One of the big sticking points is the entirely different lifestyle of hamsters. Guinea pigs are diurnal, which means they are active during the day. Meanwhile, hamsters tend to be more nocturnal, meaning they are active at night.
Guinea Pigs and Reptiles
Guinea pigs and reptiles should only be kept in the same house with extreme precautions. The reptiles will see the guinea pigs as food, and many conventional cage arrangements are insufficient to deter a snake or lizard.
Guinea Pigs and Fish
Guinea pigs and fish can be kept safely in the same home, though you should ensure that the fish tank is located far enough away from the guinea pigs that the moisture does not affect their bedding. After all, dry bedding is necessary for healthy guinea pigs.
Guinea Pigs and Birds
Guinea pigs and birds can be tricky to keep in the same home, though a lot of it depends on the birds involved.

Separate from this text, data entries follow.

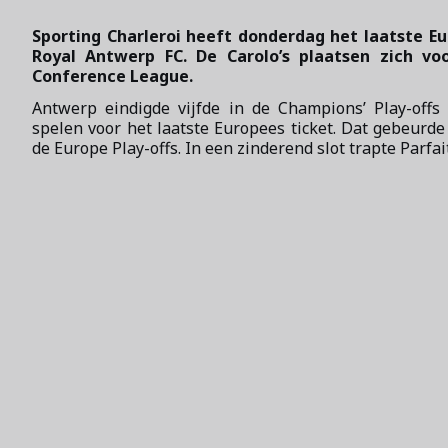
Sporting Charleroi heeft donderdag het laatste Eu
Royal Antwerp FC. De Carolo’s plaatsen zich v
Conference League.
Antwerp eindigde vijfde in de Champions’ Play-off
spelen voor het laatste Europees ticket. Dat gebeurde
de Europe Play-offs. In een zinderend slot trapte Parfa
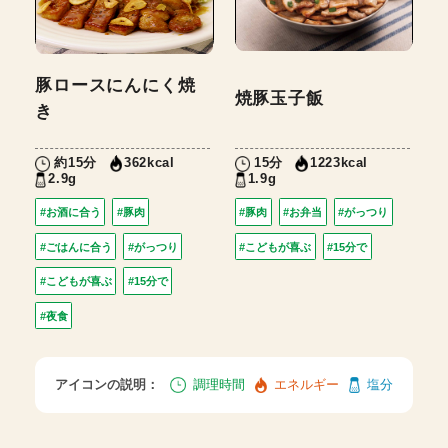
豚ロースにんにく焼
焼豚玉子飯
き
約15分
15分
362kcal
1223kcal
2.9g
1.9g
#お酒に合う
#豚肉
#豚肉
#お弁当
#がっつり
#ごはんに合う
#がっつり
#こどもが喜ぶ
#15分で
#こどもが喜ぶ
#15分で
#夜食
アイコンの説明：
調理時間
エネルギー
塩分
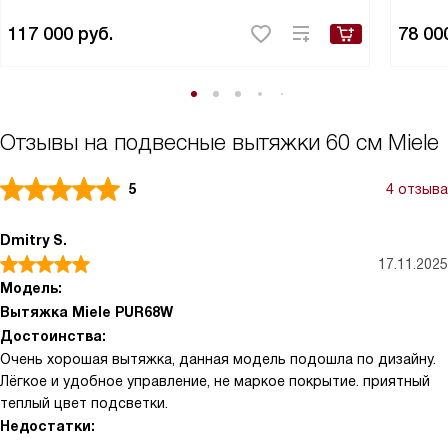
117 000
руб.
78 00
Отзывы на подвесные вытяжки 60 см Miele
5
4 отзыва
Dmitry S.
17.11.2025
Модель:
Вытяжка Miele PUR68W
Достоинства:
Очень хорошая вытяжка, данная модель подошла по дизайну.
Лёгкое и удобное управление, не маркое покрытие. приятный
теплый цвет подсветки.
Недостатки:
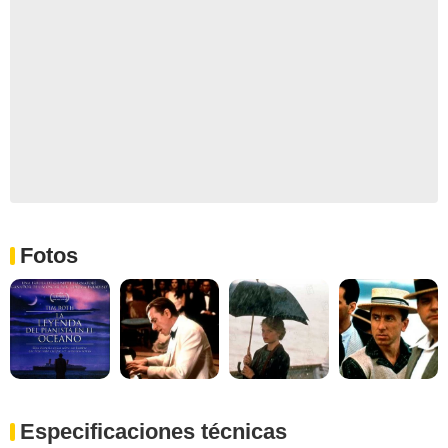
Fotos
Especificaciones técnicas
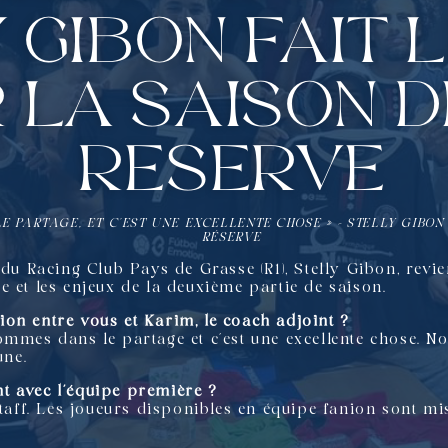
 Gibon fait 
 la saison d
réserve
E PARTAGE, ET C’EST UNE EXCELLENTE CHOSE » – STELLY GIBON 
RÉSERVE
du Racing Club Pays de Grasse (R1), Stelly Gibon, revien
 et les enjeux de la deuxième partie de saison.
on entre vous et Karim, le coach adjoint ?
ommes dans le partage et c’est une excellente chose. N
ne.
t avec l’équipe première ?
staff. Les joueurs disponibles en équipe fanion sont mi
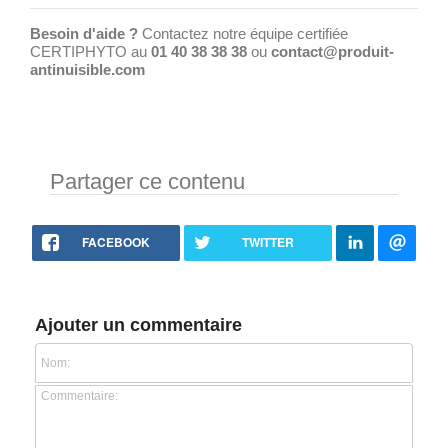
Besoin d'aide ?
Contactez notre équipe certifiée
CERTIPHYTO au
01 40 38 38 38
ou
contact@produit-
antinuisible.com
Partager ce contenu
FACEBOOK
TWITTER
Ajouter un commentaire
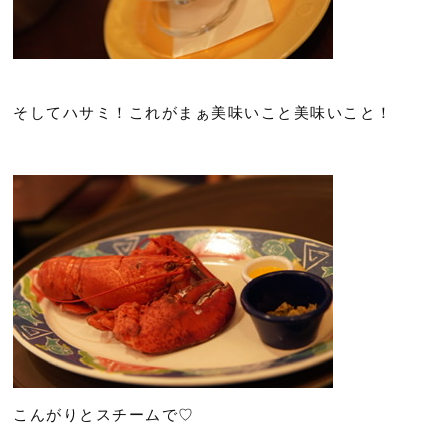
そしてハサミ！これがまぁ美味いこと美味いこと！
こんがりとスチームで♡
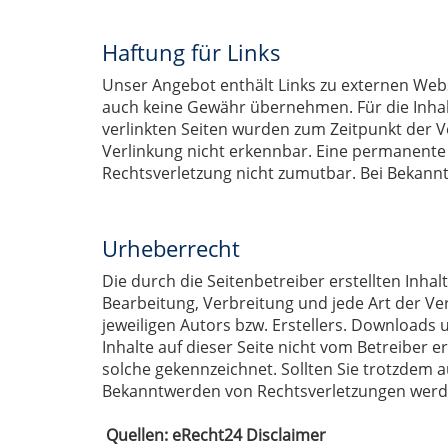
Haftung für Links
Unser Angebot enthält Links zu externen Webse
auch keine Gewähr übernehmen. Für die Inhalte 
verlinkten Seiten wurden zum Zeitpunkt der V
Verlinkung nicht erkennbar. Eine permanente i
Rechtsverletzung nicht zumutbar. Bei Bekann
Urheberrecht
Die durch die Seitenbetreiber erstellten Inha
Bearbeitung, Verbreitung und jede Art der V
jeweiligen Autors bzw. Erstellers. Downloads 
Inhalte auf dieser Seite nicht vom Betreiber 
solche gekennzeichnet. Sollten Sie trotzdem
Bekanntwerden von Rechtsverletzungen werde
Quellen: eRecht24 Disclaimer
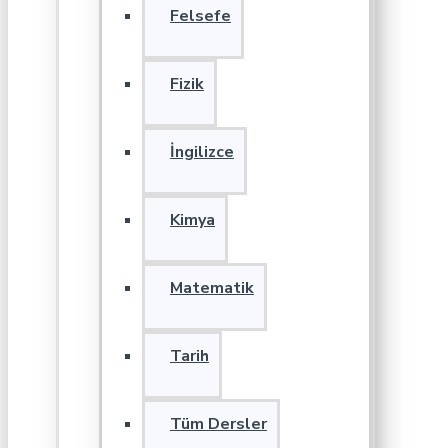
Felsefe
Fizik
İngilizce
Kimya
Matematik
Tarih
Tüm Dersler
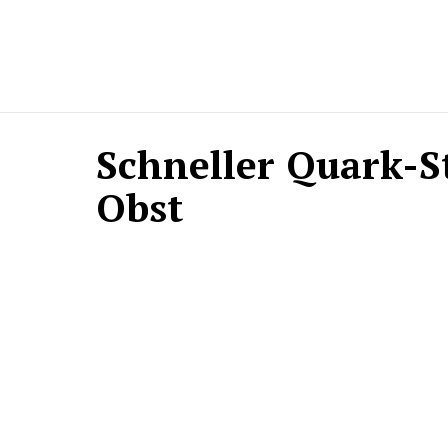
Schneller Quark-S
Obst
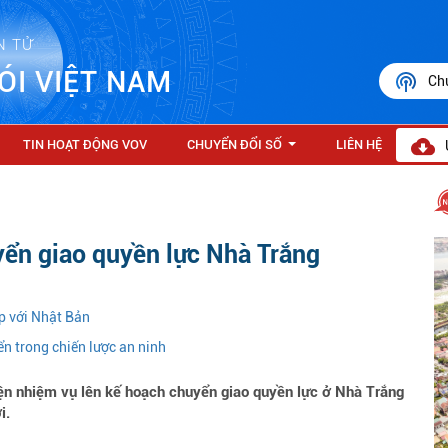
N TỬ
ÓI VIỆT NAM
Ch
TIN HOẠT ĐỘNG VOV
CHUYỂN ĐỔI SỐ
LIÊN HỆ
...
ển giao quyền lực Nhà Trắng
p với Nhật Bản
 trong chiến lược an ninh
ện nhiệm vụ lên kế hoạch chuyển giao quyền lực ở Nhà Trắng
i.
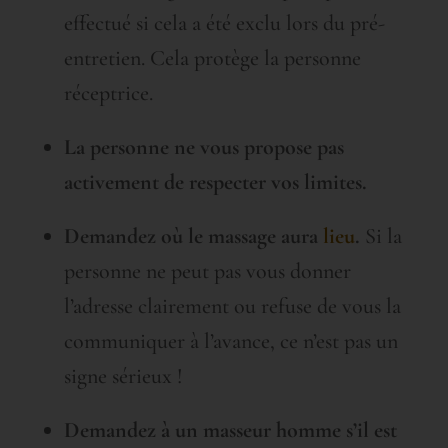
effectué si cela a été exclu lors du pré-
entretien. Cela protège la personne
réceptrice.
La personne ne vous propose pas
activement de respecter vos limites.
Demandez où le massage aura
lieu
.
Si la
personne ne peut pas vous donner
l’adresse clairement ou refuse de vous la
communiquer à l’avance, ce n’est pas un
signe sérieux !
Demandez à un masseur homme s’il est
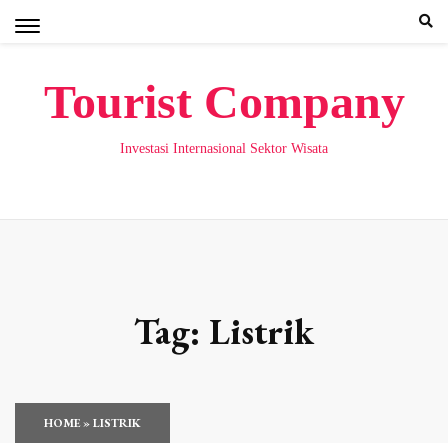
Skip
to
content
Tourist Company
Investasi Internasional Sektor Wisata
Tag:
Listrik
HOME
»
LISTRIK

You want to ensure the bird cannot access your guinea pigs under any circumstances, as the bird may injure it.
Guinea Pigs and Farm Animals
Due to their small size, Guinea pigs should not be kept with farm animals. Even poultry, which are closer to a guinea pig’s size, may injure them unintentionally or deliberately. Additionally, farm animals carry many diseases which guinea pigs have no defense against.